Ginger: A study published in the American Journal of Respiratory Cell and Molecular Biology indicates that ginger is instrumental in inhibiting chemicals that constrict airways. Animal tests find that extracts of ginger help ease asthmatic symptoms in rodents. Use as a tea or extract twice a day.

Ginger and Garlic Tea: Add three or four minced garlic cloves in some ginger tea while it’s hot. Cool it down, strain and drink twice a day. Some report a benefit from just the garlic.

Other herbal teas are thought to help: Ephedra, Coltsfoot, Codonopsis, Butterbur, Nettle, Chamomile, and Rosemary all have been used in the past to relieve asthmatic attacks.

Caffeine: Black unsweetened coffee and other caffeine-containing drinks may help open airways. Interestingly, coffee is similar in chemical structure to the asthma drug Theophylline.

Eucalyptus: Essential oil of eucalyptus, used in a steam or direct inhalation, may be helpful to open airways. Rub a few drops of oil between your hands and breathe in deeply. Alternatively, a few drops in some steaming water may be good respiratory therapy.

Honey: Honey was used in the 19th century to treat asthmatic attacks. To decrease the frequency of attacks, stir one teaspoon of honey in a twelve-ounce glass of water and drink it three times daily.

Turmeric: Take one teaspoon of turmeric powder in 6-8 ounces of warm water three times a day.

Mustard Oil Rub: Mix mustard oil with camphor and rub it on your chest and back. There are claims that it gives instant relief in some cases.

Gingko Biloba leaf extract: Thought to decrease hypersensitivity in the lungs; not for people who are taking aspirin or ibuprofen daily, or anticoagulants like warfarin (Coumadin).

Lobelia: Native Americans actually smoked(!) this herb as a treatment for asthma. Instead of smoking, try mixing tincture of lobelia with tincture of cayenne in a 3:1 ratio. Put 1 milliliter (about 20 drops) of this mixture in 8 ounces of water and drink at the start of an attack, repeat every thirty minutes or so as needed.

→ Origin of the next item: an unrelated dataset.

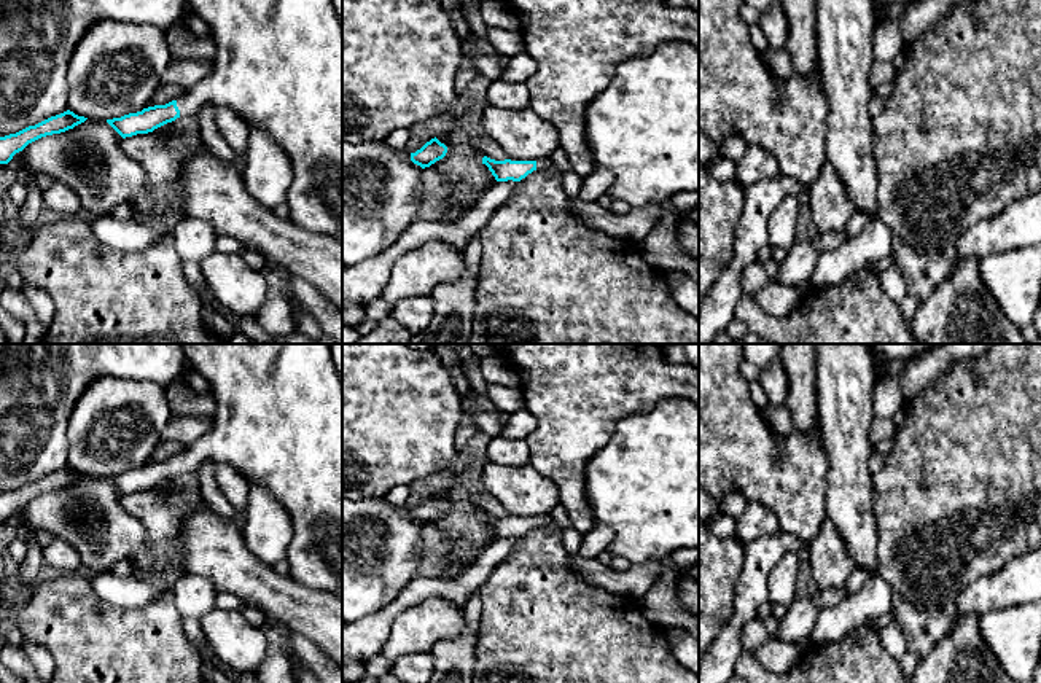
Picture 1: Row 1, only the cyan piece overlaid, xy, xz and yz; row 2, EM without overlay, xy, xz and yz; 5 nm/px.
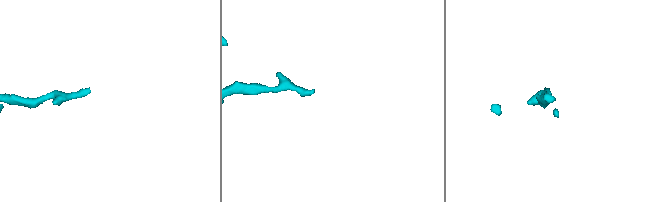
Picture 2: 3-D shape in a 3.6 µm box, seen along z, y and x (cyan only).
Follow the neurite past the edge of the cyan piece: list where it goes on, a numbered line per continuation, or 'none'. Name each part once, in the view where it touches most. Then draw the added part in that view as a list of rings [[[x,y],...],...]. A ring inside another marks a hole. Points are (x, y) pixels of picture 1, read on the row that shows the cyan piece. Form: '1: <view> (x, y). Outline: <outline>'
1: xy (279, 62). Outline: [[[186,0],[186,6],[209,25],[216,46],[216,57],[212,73],[177,99],[180,116],[196,115],[202,103],[212,102],[215,107],[234,110],[248,127],[267,132],[285,151],[293,169],[293,181],[285,201],[290,210],[288,221],[310,232],[329,236],[342,244],[342,24],[333,0]]]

Further research is necessary to determine the effectiveness of many of the above remedies, especially in severe asthma attacks. While you have a supply, consider standard medications if your peak flow reading is 60% or less than normal (discussed in the last article).


Don’t underestimate the effect of diet on the course of asthma. Asthmatics should:

  • Replace animal proteins with plant proteins.
  • Increase intake of Omega-3 fatty acids and vitamin D.
  • Eliminate milk and other dairy products.
  • Eat organically whenever possible.
  • Eliminate trans-fats; use extra-virgin olive oil as your main cooking oil.
  • Always stay well-hydrated; more fluids will make your lung secretions less viscous.


Finally, various relaxation methods, such as taught in Yoga classes, are thought to help promote well-being and control the panic response seen in asthmatic attacks. Acupuncture is thought by some to have some promise as well.

I’m sure you have your own home remedy that might work to help asthmatics. If so, let us know.


Asthma is NOT contagious

There are many other myths associated with asthma; the below are just some:

  • Asthma is contagious. (False: You can’t get it from other people or animals.)
  • You will grow out of it. (False: it might become dormant for a time but you are always at risk of it re-emerging.)
  • It’s all in your mind. (False: although emotional stress may trigger it, it’s very real.)
  • If you move to a new area, your asthma will go away. (False: it may go away for a while, but eventually you will become sensitized to something else and it will likely return.)
  • Asthma should only be treated when an episode occurs. (False: chronic asthmatics are best treated with regular medication to reduce frequency and severity of attacks. Encourage your asthmatic group members to stockpile meds.)
  • You will become addicted to your asthma meds. (False: inhalers and oral asthma drugs aren’t addictive. It’s safe to use them on a regular basis.)

Here’s are two “true” myths: Asthma is, indeed, hereditary. If both parents have asthma, you have a 70% chance of developing it compared to only 6% if neither parent has it. Also, asthma does have the potential to be fatal, as I mentioned last article in a case dating from my active career. You’re at highest risk if you are over 65 years old.